Patrick Byrne, the former Overstock.com CEO who donated millions of dollars to efforts investigating the 2020 election, warned on Telegram this week of a cyberattack that would rig the election and lead to imminent “death and cannibalism” unless Americans stand together.

And Greg Locke, a prominent Tennessee pastor who spoke near the Capitol the day before the January 6 riot, told his followers in a sermon earlier this month that the US would be hit with “a catastrophic storm that is going to be man-made” in the days before the election, as an apparent method of stealing the vote.

“If Kamala wins this election, hear me when I tell you, we will never have another one,” Locke predicted....

... GOP Georgia Rep. Marjorie Taylor Greene ... has also floated a conspiracy theory that recent US Capitol Police training exercises are connected to a plan by congressional Democrats to keep Trump out of power even if he wins.
Millions of people find all this plausible, and are outraged by it. Once Trump is no longer in politics, where will this conspiratorial rage go? It won't go away. It's much older than Trump's political career -- thirty years ago, millions of Republicans believed Bill Clinton had a murderous "body count" that would put a serial killer to shame.

Clearly there's a massive audience for right-wing conspiratorialism, so the people who spread this variety of disinformation will just keep doing it, even in Trump's absence. It will still enrage voters even if the Republican Party is no longer led by a compulsive liar and conspiratorialist.

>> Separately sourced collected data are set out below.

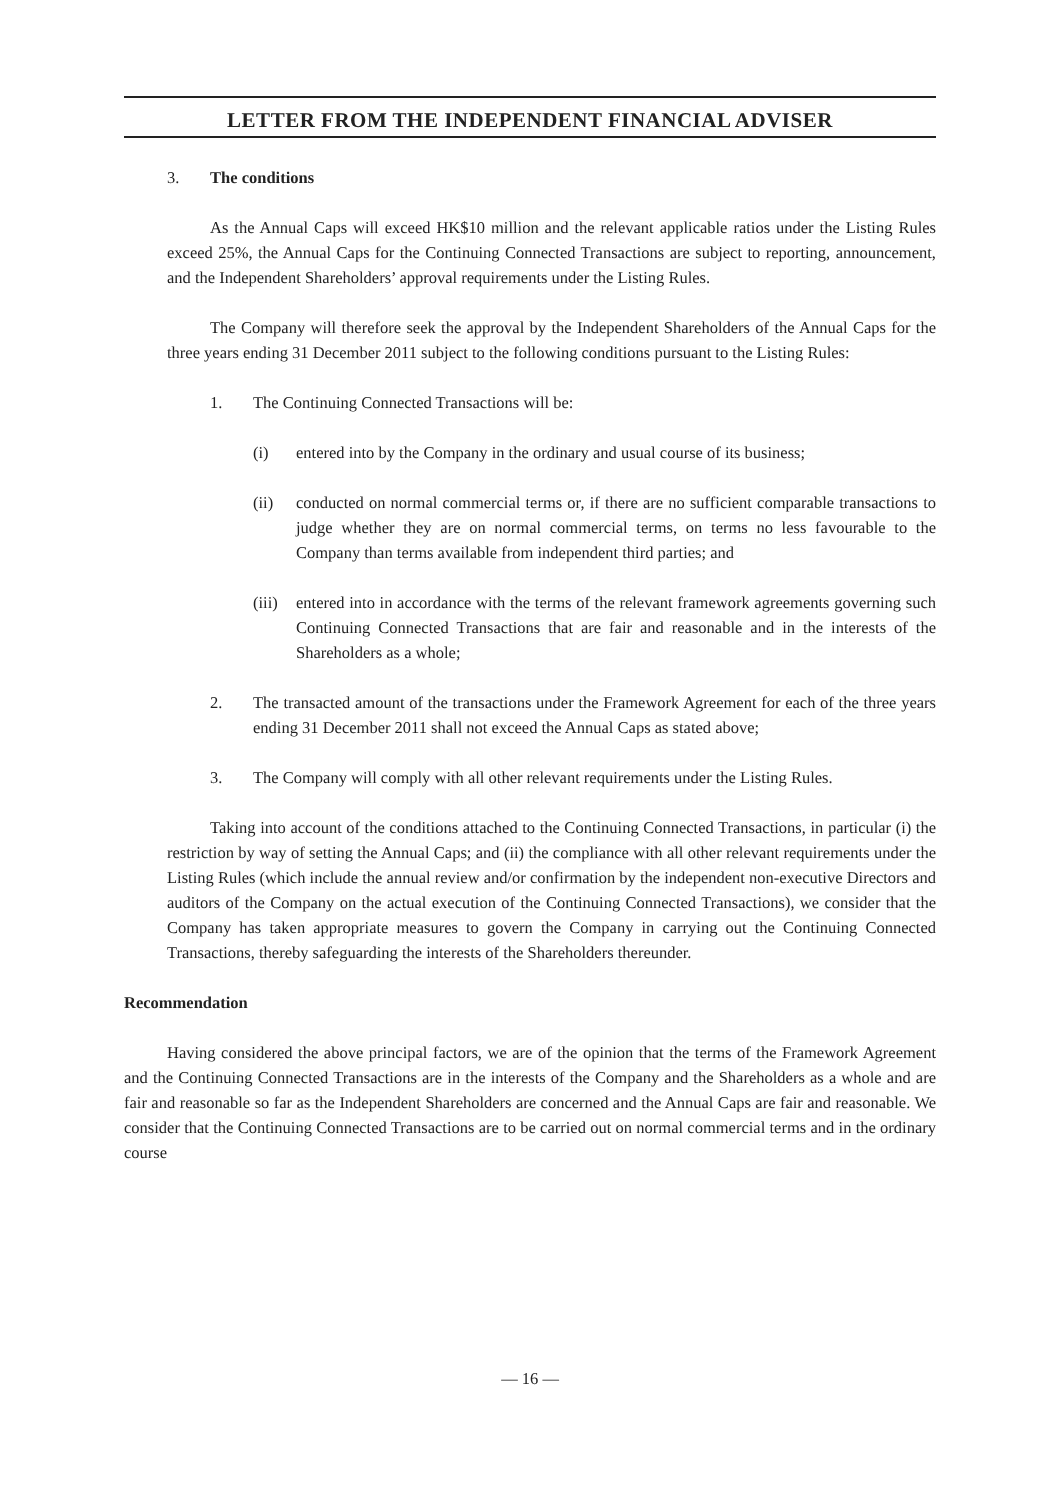LETTER FROM THE INDEPENDENT FINANCIAL ADVISER
3. The conditions
As the Annual Caps will exceed HK$10 million and the relevant applicable ratios under the Listing Rules exceed 25%, the Annual Caps for the Continuing Connected Transactions are subject to reporting, announcement, and the Independent Shareholders’ approval requirements under the Listing Rules.
The Company will therefore seek the approval by the Independent Shareholders of the Annual Caps for the three years ending 31 December 2011 subject to the following conditions pursuant to the Listing Rules:
1. The Continuing Connected Transactions will be:
(i) entered into by the Company in the ordinary and usual course of its business;
(ii) conducted on normal commercial terms or, if there are no sufficient comparable transactions to judge whether they are on normal commercial terms, on terms no less favourable to the Company than terms available from independent third parties; and
(iii) entered into in accordance with the terms of the relevant framework agreements governing such Continuing Connected Transactions that are fair and reasonable and in the interests of the Shareholders as a whole;
2. The transacted amount of the transactions under the Framework Agreement for each of the three years ending 31 December 2011 shall not exceed the Annual Caps as stated above;
3. The Company will comply with all other relevant requirements under the Listing Rules.
Taking into account of the conditions attached to the Continuing Connected Transactions, in particular (i) the restriction by way of setting the Annual Caps; and (ii) the compliance with all other relevant requirements under the Listing Rules (which include the annual review and/or confirmation by the independent non-executive Directors and auditors of the Company on the actual execution of the Continuing Connected Transactions), we consider that the Company has taken appropriate measures to govern the Company in carrying out the Continuing Connected Transactions, thereby safeguarding the interests of the Shareholders thereunder.
Recommendation
Having considered the above principal factors, we are of the opinion that the terms of the Framework Agreement and the Continuing Connected Transactions are in the interests of the Company and the Shareholders as a whole and are fair and reasonable so far as the Independent Shareholders are concerned and the Annual Caps are fair and reasonable. We consider that the Continuing Connected Transactions are to be carried out on normal commercial terms and in the ordinary course
— 16 —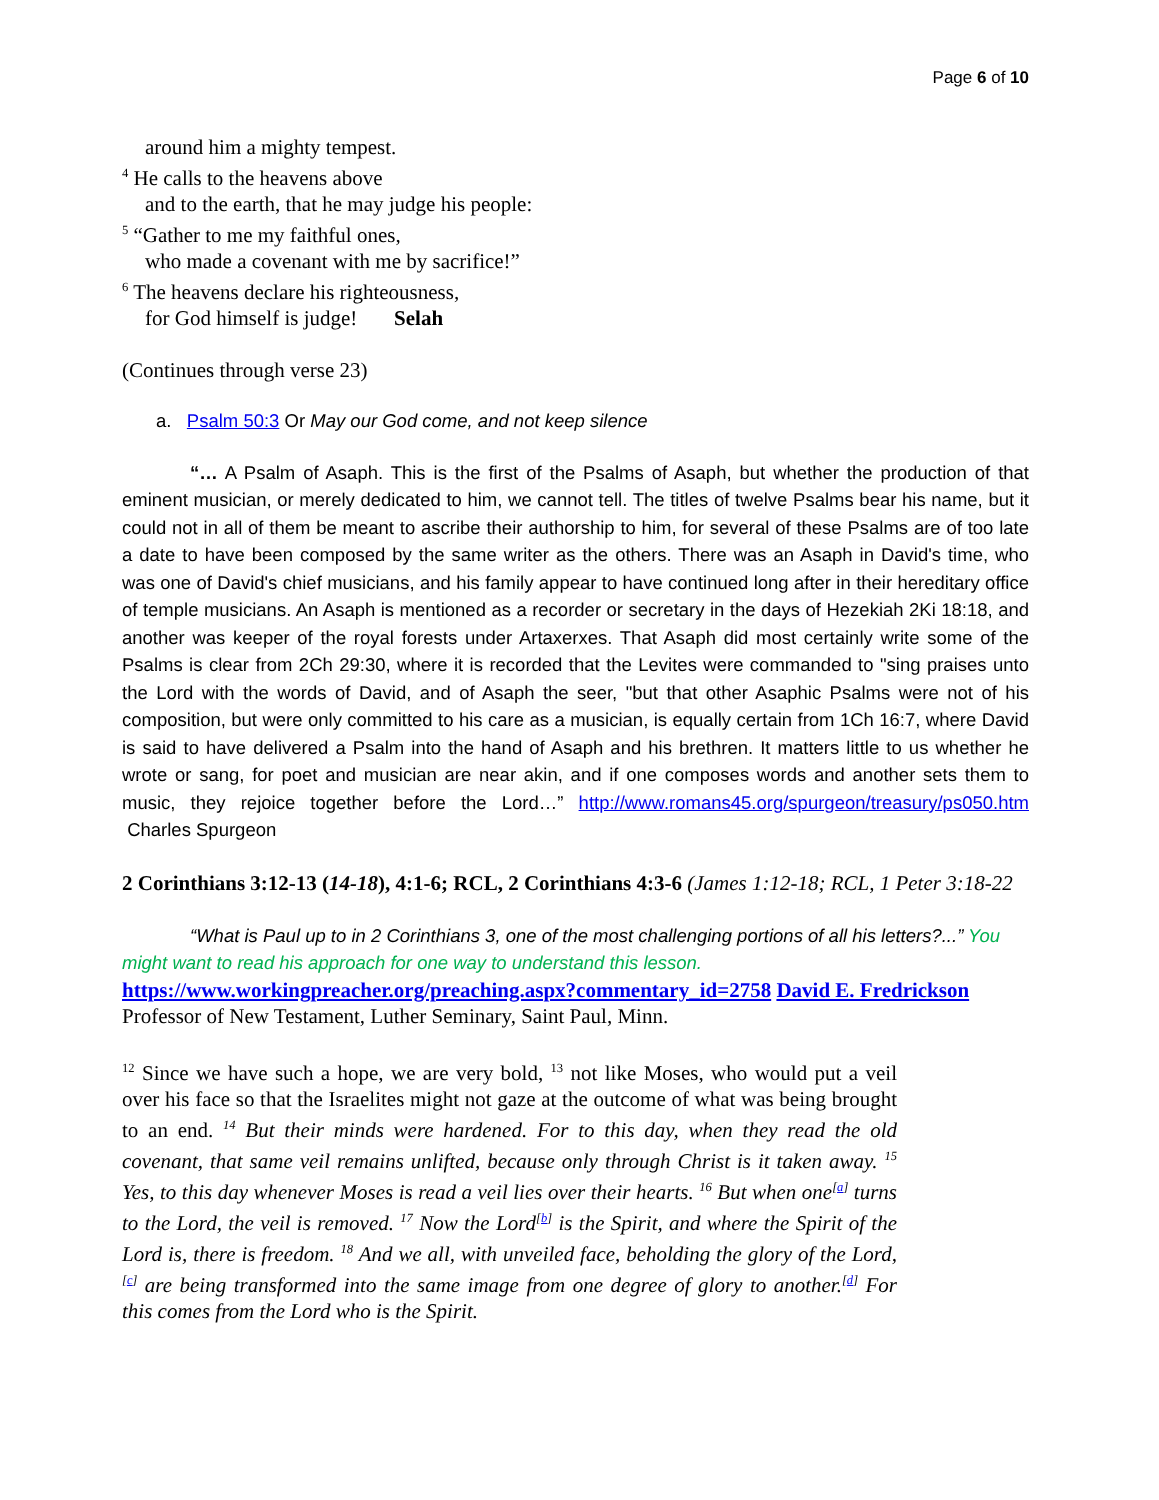Page 6 of 10
around him a mighty tempest.
<sup>4</sup> He calls to the heavens above
and to the earth, that he may judge his people:
<sup>5</sup> “Gather to me my faithful ones,
who made a covenant with me by sacrifice!”
<sup>6</sup> The heavens declare his righteousness,
for God himself is judge! Selah
(Continues through verse 23)
a. Psalm 50:3 Or May our God come, and not keep silence
“… A Psalm of Asaph. This is the first of the Psalms of Asaph, but whether the production of that eminent musician, or merely dedicated to him, we cannot tell. The titles of twelve Psalms bear his name, but it could not in all of them be meant to ascribe their authorship to him, for several of these Psalms are of too late a date to have been composed by the same writer as the others. There was an Asaph in David's time, who was one of David's chief musicians, and his family appear to have continued long after in their hereditary office of temple musicians. An Asaph is mentioned as a recorder or secretary in the days of Hezekiah 2Ki 18:18, and another was keeper of the royal forests under Artaxerxes. That Asaph did most certainly write some of the Psalms is clear from 2Ch 29:30, where it is recorded that the Levites were commanded to "sing praises unto the Lord with the words of David, and of Asaph the seer, "but that other Asaphic Psalms were not of his composition, but were only committed to his care as a musician, is equally certain from 1Ch 16:7, where David is said to have delivered a Psalm into the hand of Asaph and his brethren. It matters little to us whether he wrote or sang, for poet and musician are near akin, and if one composes words and another sets them to music, they rejoice together before the Lord…” http://www.romans45.org/spurgeon/treasury/ps050.htm Charles Spurgeon
2 Corinthians 3:12-13 (14-18), 4:1-6; RCL, 2 Corinthians 4:3-6 (James 1:12-18; RCL, 1 Peter 3:18-22
“What is Paul up to in 2 Corinthians 3, one of the most challenging portions of all his letters?...” You might want to read his approach for one way to understand this lesson.
https://www.workingpreacher.org/preaching.aspx?commentary_id=2758 David E. Fredrickson Professor of New Testament, Luther Seminary, Saint Paul, Minn.
<sup>12</sup> Since we have such a hope, we are very bold, <sup>13</sup> not like Moses, who would put a veil over his face so that the Israelites might not gaze at the outcome of what was being brought to an end. <sup>14</sup> But their minds were hardened. For to this day, when they read the old covenant, that same veil remains unlifted, because only through Christ is it taken away. <sup>15</sup> Yes, to this day whenever Moses is read a veil lies over their hearts. <sup>16</sup> But when one<sup>[a]</sup> turns to the Lord, the veil is removed. <sup>17</sup> Now the Lord<sup>[b]</sup> is the Spirit, and where the Spirit of the Lord is, there is freedom. <sup>18</sup> And we all, with unveiled face, beholding the glory of the Lord,<sup>[c]</sup> are being transformed into the same image from one degree of glory to another.<sup>[d]</sup> For this comes from the Lord who is the Spirit.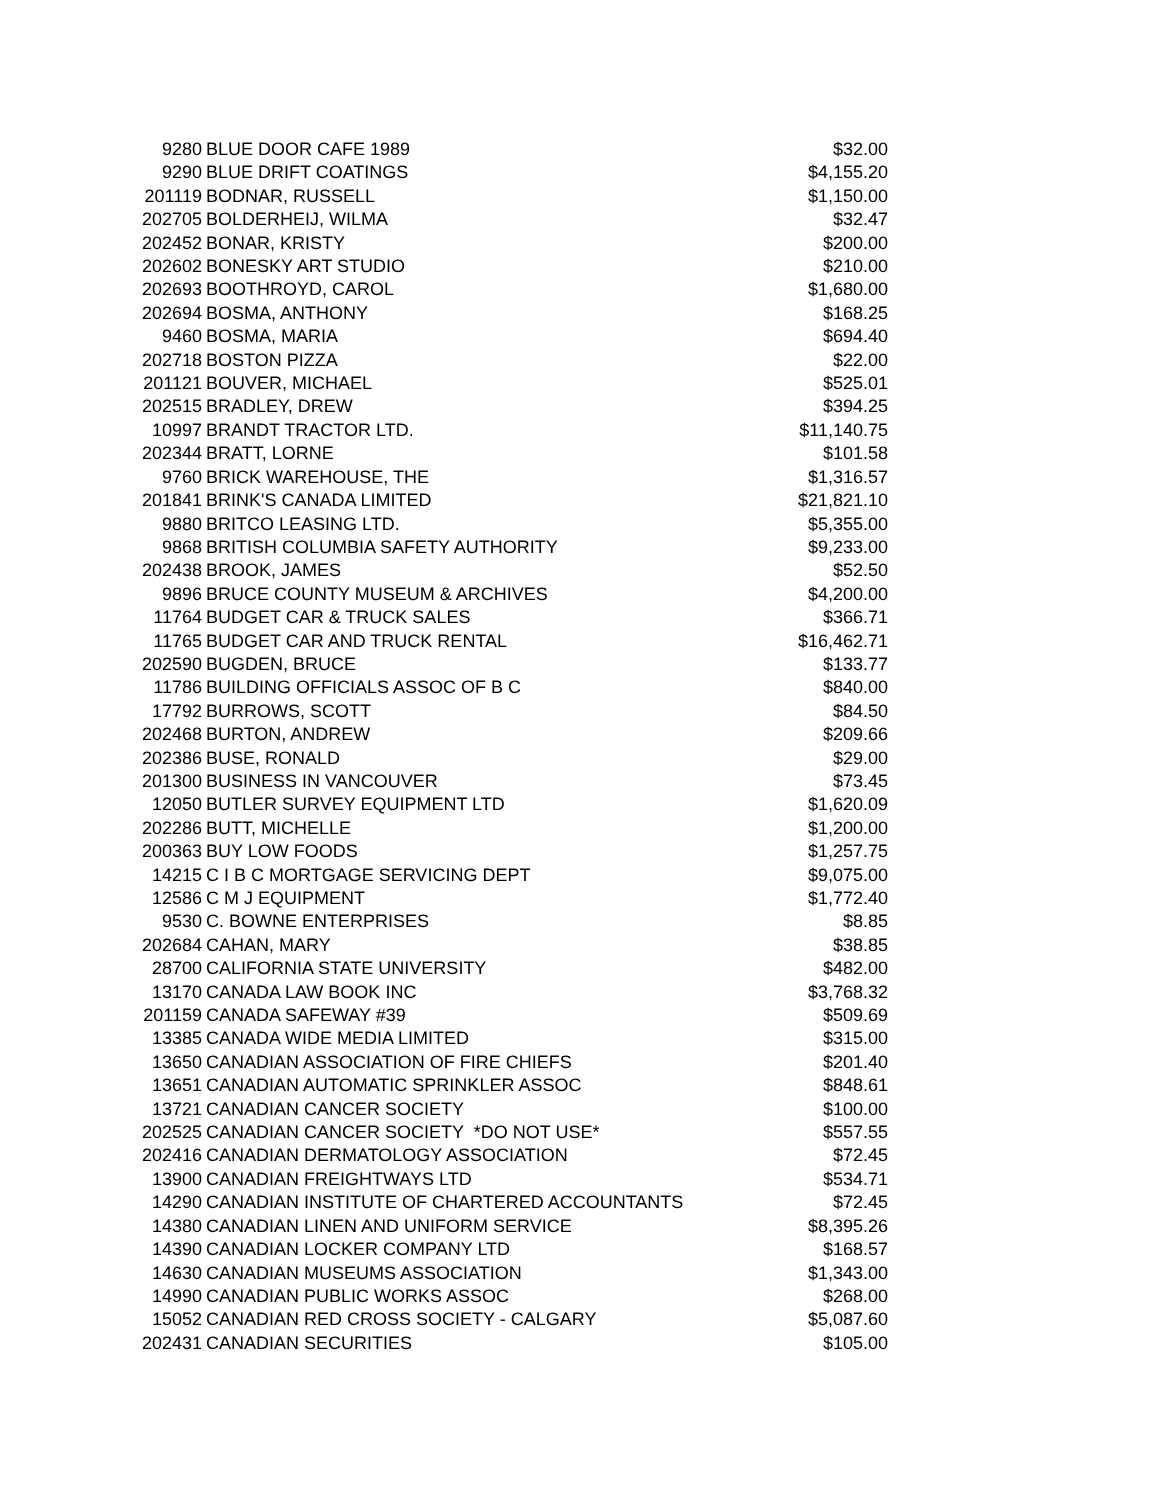| 9280 | BLUE DOOR CAFE 1989 | $32.00 |
| 9290 | BLUE DRIFT COATINGS | $4,155.20 |
| 201119 | BODNAR, RUSSELL | $1,150.00 |
| 202705 | BOLDERHEIJ, WILMA | $32.47 |
| 202452 | BONAR, KRISTY | $200.00 |
| 202602 | BONESKY ART STUDIO | $210.00 |
| 202693 | BOOTHROYD, CAROL | $1,680.00 |
| 202694 | BOSMA, ANTHONY | $168.25 |
| 9460 | BOSMA, MARIA | $694.40 |
| 202718 | BOSTON PIZZA | $22.00 |
| 201121 | BOUVER, MICHAEL | $525.01 |
| 202515 | BRADLEY, DREW | $394.25 |
| 10997 | BRANDT TRACTOR LTD. | $11,140.75 |
| 202344 | BRATT, LORNE | $101.58 |
| 9760 | BRICK WAREHOUSE, THE | $1,316.57 |
| 201841 | BRINK'S CANADA LIMITED | $21,821.10 |
| 9880 | BRITCO LEASING LTD. | $5,355.00 |
| 9868 | BRITISH COLUMBIA SAFETY AUTHORITY | $9,233.00 |
| 202438 | BROOK, JAMES | $52.50 |
| 9896 | BRUCE COUNTY MUSEUM & ARCHIVES | $4,200.00 |
| 11764 | BUDGET CAR & TRUCK SALES | $366.71 |
| 11765 | BUDGET CAR AND TRUCK RENTAL | $16,462.71 |
| 202590 | BUGDEN, BRUCE | $133.77 |
| 11786 | BUILDING OFFICIALS ASSOC OF B C | $840.00 |
| 17792 | BURROWS, SCOTT | $84.50 |
| 202468 | BURTON, ANDREW | $209.66 |
| 202386 | BUSE, RONALD | $29.00 |
| 201300 | BUSINESS IN VANCOUVER | $73.45 |
| 12050 | BUTLER SURVEY EQUIPMENT LTD | $1,620.09 |
| 202286 | BUTT, MICHELLE | $1,200.00 |
| 200363 | BUY LOW FOODS | $1,257.75 |
| 14215 | C I B C MORTGAGE SERVICING DEPT | $9,075.00 |
| 12586 | C M J EQUIPMENT | $1,772.40 |
| 9530 | C. BOWNE ENTERPRISES | $8.85 |
| 202684 | CAHAN, MARY | $38.85 |
| 28700 | CALIFORNIA STATE UNIVERSITY | $482.00 |
| 13170 | CANADA LAW BOOK INC | $3,768.32 |
| 201159 | CANADA SAFEWAY #39 | $509.69 |
| 13385 | CANADA WIDE MEDIA LIMITED | $315.00 |
| 13650 | CANADIAN ASSOCIATION OF FIRE CHIEFS | $201.40 |
| 13651 | CANADIAN AUTOMATIC SPRINKLER ASSOC | $848.61 |
| 13721 | CANADIAN CANCER SOCIETY | $100.00 |
| 202525 | CANADIAN CANCER SOCIETY *DO NOT USE* | $557.55 |
| 202416 | CANADIAN DERMATOLOGY ASSOCIATION | $72.45 |
| 13900 | CANADIAN FREIGHTWAYS LTD | $534.71 |
| 14290 | CANADIAN INSTITUTE OF CHARTERED ACCOUNTANTS | $72.45 |
| 14380 | CANADIAN LINEN AND UNIFORM SERVICE | $8,395.26 |
| 14390 | CANADIAN LOCKER COMPANY LTD | $168.57 |
| 14630 | CANADIAN MUSEUMS ASSOCIATION | $1,343.00 |
| 14990 | CANADIAN PUBLIC WORKS ASSOC | $268.00 |
| 15052 | CANADIAN RED CROSS SOCIETY - CALGARY | $5,087.60 |
| 202431 | CANADIAN SECURITIES | $105.00 |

In the past, this energy helped sustain Republican solidarity even when the GOP's leaders didn't directly embrace it the way Trump has. In the future, even if the leaders of the GOP seem respectable, this energy will remain. The conspiratorialism won't seem like a core GOP principle to most observers, but it will still keep millions voting for the party. And eventually there'll be another party leader who embraces it openly.

I don't know who'll take over the Republican Party when Trump is no longer the leader. I don't think it will necessarily be a politician -- it could be Tucker Carlson or Mike Flynn or Charlie Kirk or Don Jr., or it could be Elon Musk hand-picking the next presidential nominee because he can't run himself. But whoever takes the reins when Trump is gone, I don't see the craziness we associated with MAGA going away.